As I try to sort out what on earth I'm going to say on Friday during my public critique, here are some thoughts:
There is a cluster of connected ideas that I have been thinking about over the past several months, centered loosely around our relationship to animals. It started with the interesting notion that we often have to personify animals or imbue them with human characteristics in order to care about them. Like, it's not enough just to say "animals live in the woods so let's leave them alone and stop cutting down the woods", we have to give the animals human virtues. A good example and the animal that started me down this path is the rat -- if there are a whole bunch, they are pests, an infestation, and we exterminate them. On the other hand, these same animals are described as being smart, affectionate, social, capable of learning new things, recognizing their owner and being playful. There is even evidence that they laugh when they play. I'm interested in the way that this rhetoric or framing of animals affects the way we view them, and how problematic it can be if you have 30 rats chewing through your electric cords or want to eat a hamburger.

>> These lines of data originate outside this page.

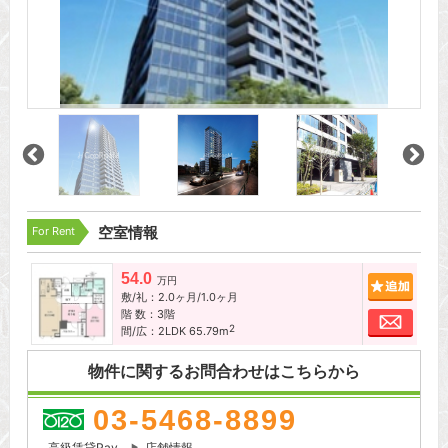
For Rent
空室情報
54.0
追加
万円
敷/礼：2.0ヶ月/1.0ヶ月
階 数：3階
お問
2
間/広：2LDK 65.79m
物件に関するお問合わせはこちらから
03-5468-8899
高級賃貸Pay
店舗情報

The second is a throwaway comment someone made that pointed out that at many points in history, whenever someone in power wants to enact a genocide, they repeatedly compare the "lesser" group of people to cockroaches and pests. It's amazing to me that these very simple rhetorical/verbal devices can have such a profound influence on the way we view something.

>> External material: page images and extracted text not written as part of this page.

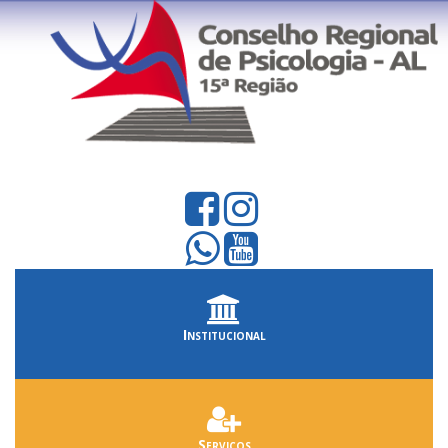
Institucional
Serviços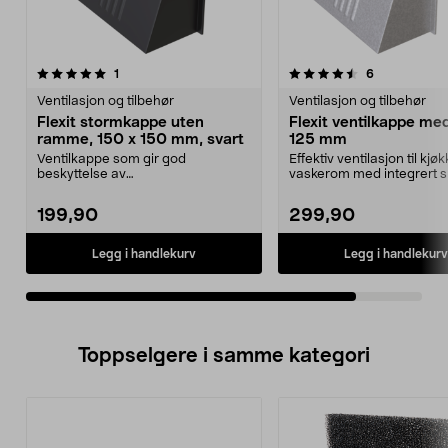
4.5av 5 stjerner
anmeldelser
anmeldelser
1
6
Ventilasjon og tilbehør
Ventilasjon og tilbehør
Flexit stormkappe uten
Flexit ventilkappe med
ramme, 150 x 150 mm, svart
125 mm
Ventilkappe som gir god
Effektiv ventilasjon til kjø
beskyttelse av
vaskerom med integrert s
ventilasjonsåpninger. Flexit svart
Flexit ventil...
stormk...
199,90
299,90
Legg i handlekurv
Legg i handlekurv
Toppselgere i samme kategori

Therefore, at this moment, I think I am interested in this rhetorical framing of animals and people.
The third idea that I think is somewhat related -- this notion of specialness, wanting to be special, individual or "real" like the velveteen rabbit being personified and unique and special, like Carl Sagan . . .
I realize that this collection of notes and thoughts, while directly feeding into and really generating my artistic output, makes less sense when it talks about that artistic output and doesn't show it. But that isn't the point. :) Suffice it to say right now I'm making paintings, and they are of stuffed animals, and I see them as a way to investigate the way we look at animals. With these pieces, I'm particularly interested in the moment where the image slips between being something cuddly and something life-threatening, something alive-looking, dead-looking, and never alive in the first place, between a pile of toys and a pile of slaughtered animals, etc.